INSURASALES

Analysis of Executive Perquisites Trends in S&P 100 Companies through 2024

 

Executive Perks Take Flight: How CEO Benefits Are Evolving in 2025

When it comes to executive compensation, perks are more than just luxury — they’re strategic tools tied to security, retention, and company reputation. FW Cook’s 2025 Executive Perquisites Report on S&P 100 companies sheds new light on how corporate America’s most powerful leaders are being supported beyond their paychecks.

Security and Private Jets Take Center Stage

The report shows a clear trend: companies are investing more heavily in their executives’ safety and convenience. Between 2021 and 2024, personal use of corporate aircraft by CEOs climbed from 70% to 76%, while security service provisions soared from 38% to 59%.

“Security is no longer a perk — it’s a necessity,”
— FW Cook 2025 Executive Perquisites Report

Security benefits now extend well beyond a bodyguard at the door.
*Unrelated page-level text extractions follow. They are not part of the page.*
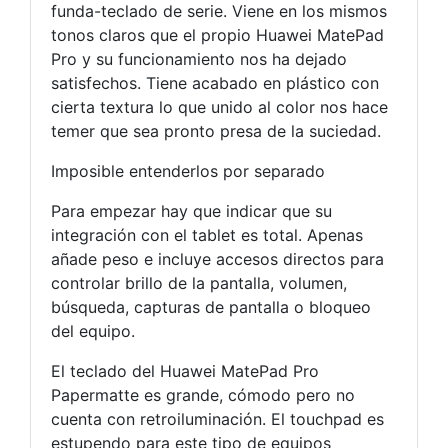
funda-teclado de serie. Viene en los mismos
tonos claros que el propio Huawei MatePad
Pro y su funcionamiento nos ha dejado
satisfechos. Tiene acabado en plástico con
cierta textura lo que unido al color nos hace
temer que sea pronto presa de la suciedad.
Imposible entenderlos por separado
Para empezar hay que indicar que su
integración con el tablet es total. Apenas
añade peso e incluye accesos directos para
controlar brillo de la pantalla, volumen,
búsqueda, capturas de pantalla o bloqueo
del equipo.
El teclado del Huawei MatePad Pro
Papermatte es grande, cómodo pero no
cuenta con retroiluminación. El touchpad es
estupendo para este tipo de equipos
They often include home security systems, cybersecurity measures, private vehicles, and even personal aviation for safer travel. These programs are expected to grow through 2026 as companies respond to higher-profile security risks involving business leaders.
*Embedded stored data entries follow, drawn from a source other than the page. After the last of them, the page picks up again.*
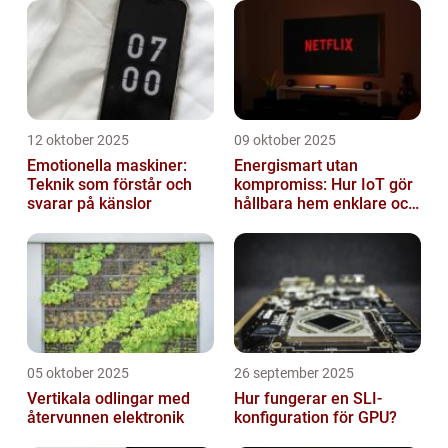
12 oktober 2025
09 oktober 2025
Emotionella maskiner:
Energismart utan
Teknik som förstår och
kompromiss: Hur IoT gör
svarar på känslor
hållbara hem enklare och
billigare
05 oktober 2025
26 september 2025
Vertikala odlingar med
Hur fungerar en SLI-
återvunnen elektronik
konfiguration för GPU?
Median perk values reflect this shift:

  • Personal aircraft use: up from $129,000 to $210,000

  • Security services: up from $75,000 to $111,000

Most S&P 100 CEOs are required to use corporate aircraft for both business and personal travel due to company-wide security mandates.

Stable, Modest Perks Hold Steady

While air travel and protection costs soar, other perks remain stable. Company cars, tax and financial planning, executive physicals, life insurance, and charitable matching continue to appear regularly, with values usually below $25,000 annually.
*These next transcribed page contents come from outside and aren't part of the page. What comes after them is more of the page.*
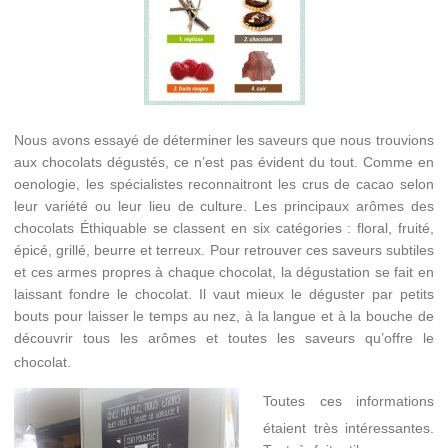
Nous avons essayé de déterminer les saveurs que nous trouvions
aux chocolats dégustés, ce n’est pas évident du tout. Comme en
oenologie, les spécialistes reconnaitront les crus de cacao selon
leur variété ou leur lieu de culture. Les principaux arômes des
chocolats Éthiquable se classent en six catégories : floral, fruité,
épicé, grillé, beurre et terreux. Pour retrouver ces saveurs subtiles
et ces armes propres à chaque chocolat, la dégustation se fait en
laissant fondre le chocolat. Il vaut mieux le déguster par petits
bouts pour laisser le temps au nez, à la langue et à la bouche de
découvrir tous les arômes et toutes les saveurs qu’offre le
chocolat.
Toutes ces informations
étaient très intéressantes.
“These steady perks may seem small, but they play a big role in executive well-being and financial clarity,”
— Corporate Compensation Consultant

A quick snapshot of prevalence across perks:

  • Financial & tax planning: Offered to 40% of CEOs and NEOs; median value $15,000

  • Company cars: Provided to 40% of CEOs; median value $22,000

  • Executive physicals: 28% participation; steady at $7,000 median

  • Security for non-CEOs: Rising trend; residential coverage between $15,000 and $35,000

Club memberships and long-term disability perks, once status symbols, are now seen in fewer than 5% of companies.

The New Normal of “Security-as-Strategy”

Beyond individual benefits, this trend reflects a deeper shift in how companies perceive executive risk. The lines between personal and corporate safety have blurred.

Companies are tightening travel rules, requiring the use of private jets, and extending cybersecurity protections to top leaders’ homes. Roughly 20% of companies impose spending limits — often around $250,000 — for personal jet use, and about 30% extend limited aviation perks to other executives with board or CEO approval.

In a climate where visibility comes with vulnerability, executive perks have evolved into a comprehensive safety strategy. As compensation committees look ahead, these benefits are poised to remain central to executive retention and risk management — not as indulgences, but as investments in leadership continuity.

“In today’s environment, protecting leadership means protecting the company itself.”